───── Textabschnitt
Die deutsche Küche steht – völlig zu Unrecht – im Ruf, nicht besonders interessant oder gar vorzeigbar zu sein. Nicht zuletzt bei den Deutschen selbst, die oft etwas fremdeln mit den Spezialitäten ihres Landes. Vielleicht wäre es anders, wenn Maultaschen Ravioli heissen würden und sich für Bismarckhering ein exotischerer Name wie Ceviche durchgesetzt hätte. Die meisten Länderküchen sind letztlich rustikal, insofern unterscheidet Bratkartoffeln nicht so viel von Weinbergschnecken, die mit Kräutern überbacken werden.
ARNE DEDERT / KEYSTONE
Gerade Frankreich ist aus kulinarischer Sicht geografisch äusserst günstig gelegen, im Périgord wachsen zufälligerweise die besten schwarzen Trüffel, im Meer vor der Bretagne schwimmen Fische und Krustentiere von hervorragender Qualität. Aber immerhin liegt ein Teil Deutschlands ebenfalls am Meer, und Hummer aus Helgoland, Austern von den Bänken vor der Insel Sylt oder der erwähnte Hering können manchem Vergleich durchaus standhalten.
──────────
#### [Arbeitsauftrag A]
Beantworten Sie anhand des Textabschnitts über die deutsche Küche die folgenden Fragen:
(i) Welcher exotischere Name wird dort für Bismarckhering genannt?
(ii) In welcher Gegend wachsen dem Textabschnitt zufolge die besten schwarzen Trüffel?
(iii) Vor welcher Insel liegen die Bänke, von denen die erwähnten Austern stammen?
#### [Arbeitsauftrag B]
Führen Sie den Textabschnitt über die deutsche Küche im Anschluss an seinen letzten Satz weiter.
───── Datensätze
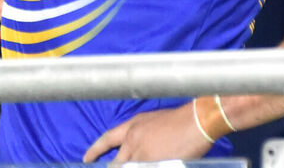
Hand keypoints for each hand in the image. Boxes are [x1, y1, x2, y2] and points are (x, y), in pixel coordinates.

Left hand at [83, 103, 212, 162]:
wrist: (196, 121)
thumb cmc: (181, 119)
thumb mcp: (155, 122)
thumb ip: (143, 136)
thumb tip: (140, 148)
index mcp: (133, 126)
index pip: (107, 139)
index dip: (95, 150)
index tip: (87, 159)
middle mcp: (133, 141)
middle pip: (117, 162)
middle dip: (117, 167)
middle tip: (114, 167)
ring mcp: (142, 156)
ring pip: (129, 167)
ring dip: (134, 166)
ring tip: (147, 161)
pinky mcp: (153, 165)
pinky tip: (157, 164)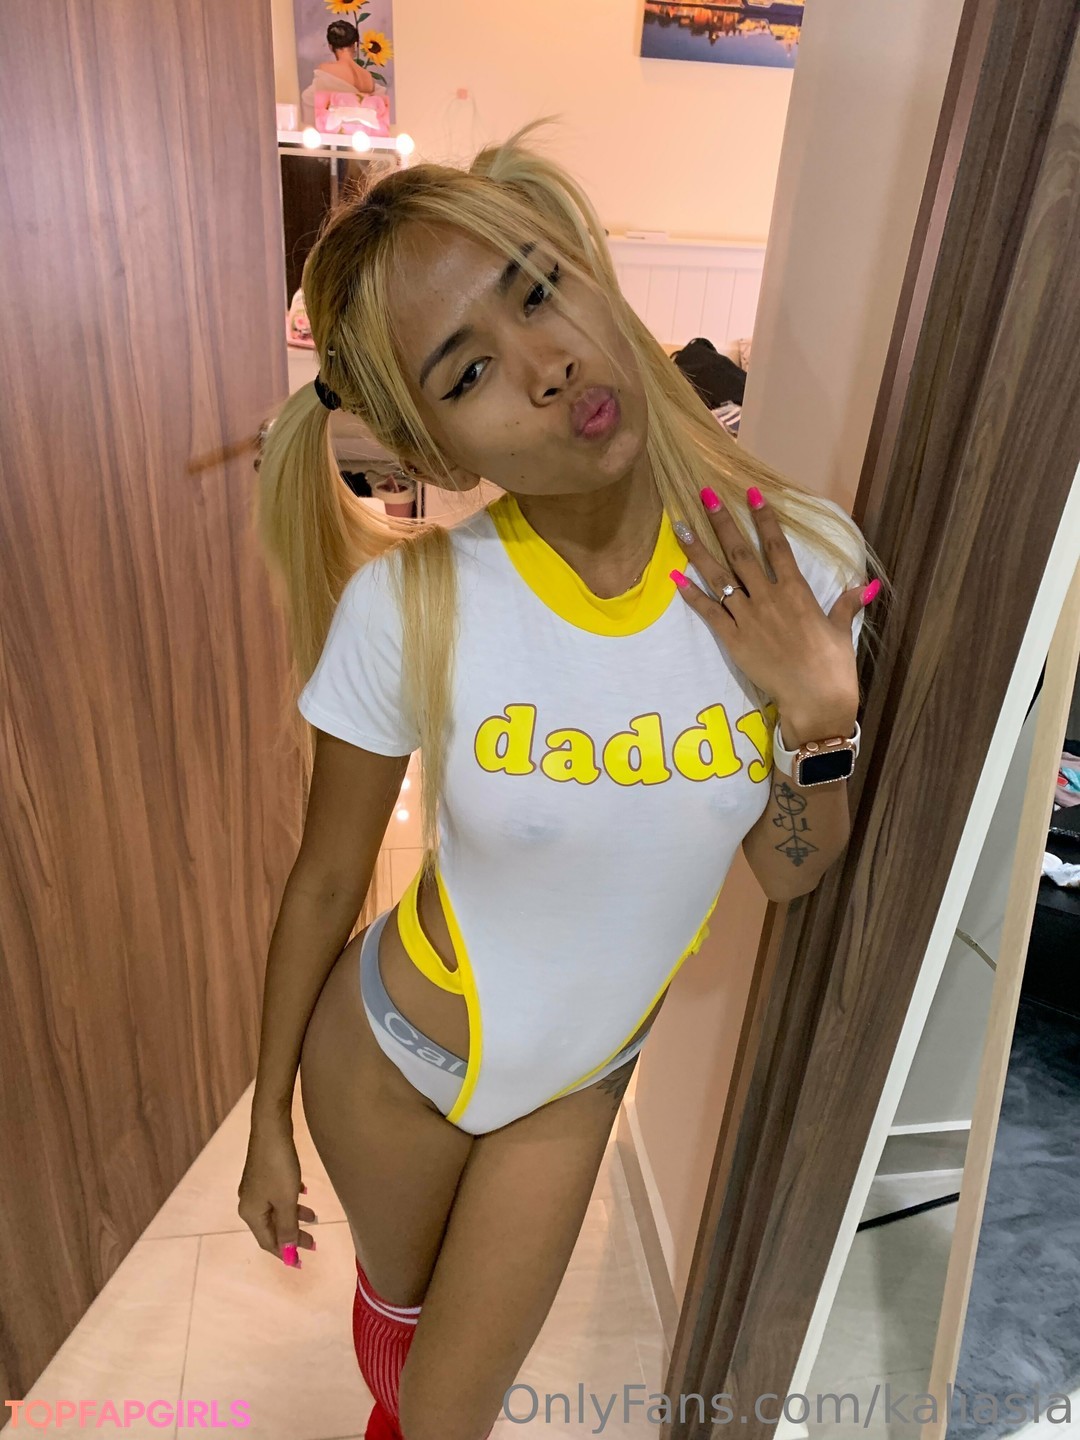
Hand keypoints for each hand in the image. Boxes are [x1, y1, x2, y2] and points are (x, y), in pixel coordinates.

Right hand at [237, 1113, 317, 1268]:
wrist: (271, 1128)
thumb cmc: (279, 1166)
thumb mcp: (286, 1200)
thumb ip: (288, 1227)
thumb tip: (287, 1251)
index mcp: (251, 1213)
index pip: (267, 1242)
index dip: (284, 1253)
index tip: (301, 1262)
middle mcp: (249, 1202)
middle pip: (272, 1227)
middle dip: (292, 1235)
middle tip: (314, 1242)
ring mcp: (254, 1187)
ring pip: (276, 1209)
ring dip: (295, 1216)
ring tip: (314, 1218)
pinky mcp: (262, 1173)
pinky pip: (277, 1194)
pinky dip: (290, 1199)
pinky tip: (304, 1194)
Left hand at [670, 486, 866, 737]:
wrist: (815, 698)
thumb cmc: (833, 666)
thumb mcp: (841, 630)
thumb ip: (847, 603)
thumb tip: (867, 586)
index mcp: (796, 591)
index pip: (776, 546)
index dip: (764, 518)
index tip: (751, 493)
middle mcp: (768, 597)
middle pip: (740, 552)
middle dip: (722, 521)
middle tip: (704, 494)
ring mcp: (748, 617)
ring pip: (718, 577)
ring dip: (698, 549)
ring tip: (679, 525)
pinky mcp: (733, 639)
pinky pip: (708, 612)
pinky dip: (691, 594)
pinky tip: (675, 575)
──────────
#### [Antwort A]
(i) Ceviche
(ii) Im Périgord
(iii) Vor der Insel Sylt

#### [Antwort B]
Am Ende zählt, was man aus guten Zutaten macht, wobei die im sprachlichen Umgang oft etwas abschätzig verwendete Kartoffel keinen geringeren Stellenwert haben sollte wie ein Krustentier. Gute Bratkartoffeln oder ein sorgfältig zubereiteter Kartoffelsalat mit etwas Beurre Noisette und der Einlegeflüssigkeit von eingemachten Gurken abgeschmeckt, sind Gerichte, die vermutlich bei den meisten Menschen unmittelbare Wohlgefühle auslöst. Ente mit Rotkraut und Klössen oder ein Sauerbraten sind weitere solche Klassiker, die nicht zuletzt für das Potential der deutschen Küche stehen, positive Gefühle auszulösen.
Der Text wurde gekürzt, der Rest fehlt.